Phases of Fish

I seem still to be in child-friendly mode following completion of my Advent window display, swerving my darker material and going instead for images with bright colours, and in this instance, only hinted reference to the climate crisis.

Prototype demonstrating my inability to consider the whole object before investing in most of the drawing. There was a lot to like here in terms of colours and flow, and the scratching into wet medium to make patterns.
But ignoring all that, this is collaged tissue paper on damp acrylic. And you’re all going to think I should have stopped here. But I didn’t.
I have some gold paint that far exceeded expectations when I used it for my Christmas painting. This is good and thick and covers the surface well. Pebeo studio acrylics, high viscosity metallic, irridescent. You’d imagine it would have the colour name on the tube but I can’t see it. Luckily, my Amazon receipt isn’t so reticent, it says Rich Gold.
I’ve soaked dilute colours into the tissue here, and emphasised the eye which, in fish, which on the whole don’t blink, are prominent and staring.

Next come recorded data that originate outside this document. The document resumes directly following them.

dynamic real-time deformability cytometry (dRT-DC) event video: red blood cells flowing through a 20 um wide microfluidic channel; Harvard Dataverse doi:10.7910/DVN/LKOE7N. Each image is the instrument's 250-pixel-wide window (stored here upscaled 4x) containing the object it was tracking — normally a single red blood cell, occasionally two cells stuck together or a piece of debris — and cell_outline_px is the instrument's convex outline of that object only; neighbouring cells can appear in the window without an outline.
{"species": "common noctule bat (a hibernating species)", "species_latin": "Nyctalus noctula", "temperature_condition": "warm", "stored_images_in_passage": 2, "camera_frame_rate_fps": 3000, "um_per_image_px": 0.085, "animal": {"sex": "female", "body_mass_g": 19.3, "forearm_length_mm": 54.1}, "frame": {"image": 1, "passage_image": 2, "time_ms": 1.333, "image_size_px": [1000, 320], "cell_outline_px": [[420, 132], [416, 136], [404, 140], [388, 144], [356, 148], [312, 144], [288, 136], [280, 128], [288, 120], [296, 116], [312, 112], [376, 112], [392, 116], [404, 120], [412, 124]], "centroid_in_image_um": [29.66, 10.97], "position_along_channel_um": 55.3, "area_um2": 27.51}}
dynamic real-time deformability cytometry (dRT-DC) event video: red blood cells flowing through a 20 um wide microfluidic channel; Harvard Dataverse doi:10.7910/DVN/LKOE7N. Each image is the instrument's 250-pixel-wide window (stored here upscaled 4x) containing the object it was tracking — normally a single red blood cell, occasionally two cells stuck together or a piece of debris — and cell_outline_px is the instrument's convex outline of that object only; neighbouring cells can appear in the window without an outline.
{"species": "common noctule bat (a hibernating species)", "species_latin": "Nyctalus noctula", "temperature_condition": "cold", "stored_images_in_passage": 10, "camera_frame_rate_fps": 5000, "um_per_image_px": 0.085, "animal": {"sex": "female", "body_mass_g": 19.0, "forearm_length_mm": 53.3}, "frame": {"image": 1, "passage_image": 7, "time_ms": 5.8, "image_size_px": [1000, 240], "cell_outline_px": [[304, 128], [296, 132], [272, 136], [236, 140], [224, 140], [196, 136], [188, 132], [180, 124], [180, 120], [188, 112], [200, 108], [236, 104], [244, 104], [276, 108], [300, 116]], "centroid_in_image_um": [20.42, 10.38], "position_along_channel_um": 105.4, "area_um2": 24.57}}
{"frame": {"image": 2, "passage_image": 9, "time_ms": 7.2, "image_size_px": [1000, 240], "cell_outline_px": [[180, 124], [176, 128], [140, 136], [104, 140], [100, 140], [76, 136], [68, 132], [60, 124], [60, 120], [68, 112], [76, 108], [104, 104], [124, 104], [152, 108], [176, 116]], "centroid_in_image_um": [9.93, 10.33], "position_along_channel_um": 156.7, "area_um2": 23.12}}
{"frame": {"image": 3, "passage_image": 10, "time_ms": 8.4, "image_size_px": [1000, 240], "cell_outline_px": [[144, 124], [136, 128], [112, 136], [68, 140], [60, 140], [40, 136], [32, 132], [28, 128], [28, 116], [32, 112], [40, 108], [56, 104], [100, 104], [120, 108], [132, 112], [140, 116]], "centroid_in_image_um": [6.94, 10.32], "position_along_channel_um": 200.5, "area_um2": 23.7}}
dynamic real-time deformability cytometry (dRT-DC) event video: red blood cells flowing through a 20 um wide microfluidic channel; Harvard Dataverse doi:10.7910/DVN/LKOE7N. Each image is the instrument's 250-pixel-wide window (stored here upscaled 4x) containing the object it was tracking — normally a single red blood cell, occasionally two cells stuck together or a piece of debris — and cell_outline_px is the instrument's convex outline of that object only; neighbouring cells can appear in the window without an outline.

I inadvertently made my fish cry by being too quick to add to the pupil before the rest had dried. I’ve used acrylic pen to draw round the eye and the lips, going for something straddling reality and ornament.
Lights are always tricky. I was about to minimise these dots of white but then saw the unreality of them as another feature of fish. Not cuddly, not sit-on-your-lap pets, something that vegetarians sometimes inexplicably find acceptable to eat, almost alien even at the surface and much more so at depth. This is where the idea for the video began.

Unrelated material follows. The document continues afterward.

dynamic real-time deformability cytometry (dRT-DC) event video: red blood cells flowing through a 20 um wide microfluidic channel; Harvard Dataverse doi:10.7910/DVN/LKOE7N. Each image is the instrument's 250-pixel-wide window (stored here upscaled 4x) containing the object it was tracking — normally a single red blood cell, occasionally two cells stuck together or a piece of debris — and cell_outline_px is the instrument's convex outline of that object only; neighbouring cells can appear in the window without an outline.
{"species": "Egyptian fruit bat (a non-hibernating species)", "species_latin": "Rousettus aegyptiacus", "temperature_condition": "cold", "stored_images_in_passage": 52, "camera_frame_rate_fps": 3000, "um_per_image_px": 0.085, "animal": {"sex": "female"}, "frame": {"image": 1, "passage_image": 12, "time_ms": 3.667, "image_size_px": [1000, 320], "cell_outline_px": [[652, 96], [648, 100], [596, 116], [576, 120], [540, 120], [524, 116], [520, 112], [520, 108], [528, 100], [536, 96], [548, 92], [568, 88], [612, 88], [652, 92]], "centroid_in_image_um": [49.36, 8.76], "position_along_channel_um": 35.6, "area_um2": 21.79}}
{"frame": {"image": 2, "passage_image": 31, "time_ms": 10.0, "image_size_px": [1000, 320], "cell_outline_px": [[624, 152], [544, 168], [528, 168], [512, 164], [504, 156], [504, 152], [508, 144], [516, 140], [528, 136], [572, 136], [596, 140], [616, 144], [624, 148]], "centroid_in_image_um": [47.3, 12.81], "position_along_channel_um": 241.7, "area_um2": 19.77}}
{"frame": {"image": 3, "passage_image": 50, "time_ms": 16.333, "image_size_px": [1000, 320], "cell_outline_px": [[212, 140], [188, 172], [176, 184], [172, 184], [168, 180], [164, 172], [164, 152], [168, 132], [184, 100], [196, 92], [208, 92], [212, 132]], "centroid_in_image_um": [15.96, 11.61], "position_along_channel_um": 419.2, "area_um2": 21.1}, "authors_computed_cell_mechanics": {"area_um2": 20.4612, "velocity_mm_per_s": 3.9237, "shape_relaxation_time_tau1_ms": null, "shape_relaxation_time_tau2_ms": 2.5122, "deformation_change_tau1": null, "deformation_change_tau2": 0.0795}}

Some tiny edits, mostly to the light in the eye.
Using the same image and making it increasingly less recognisable, I’ve aimed here to hint at depth and unrelatability by changing its position and using masks in PowerDirector to warp its shape. The eye is ever-present. Animation and effects layers in MotionLeap; audio by musician and artist Catherine Edmunds, with permission. There’s an additional layer of raindrops applied via Artivive when the image is viewed through the Artivive app.

Original image is acrylics on approx. 12.5×16.5″ paper.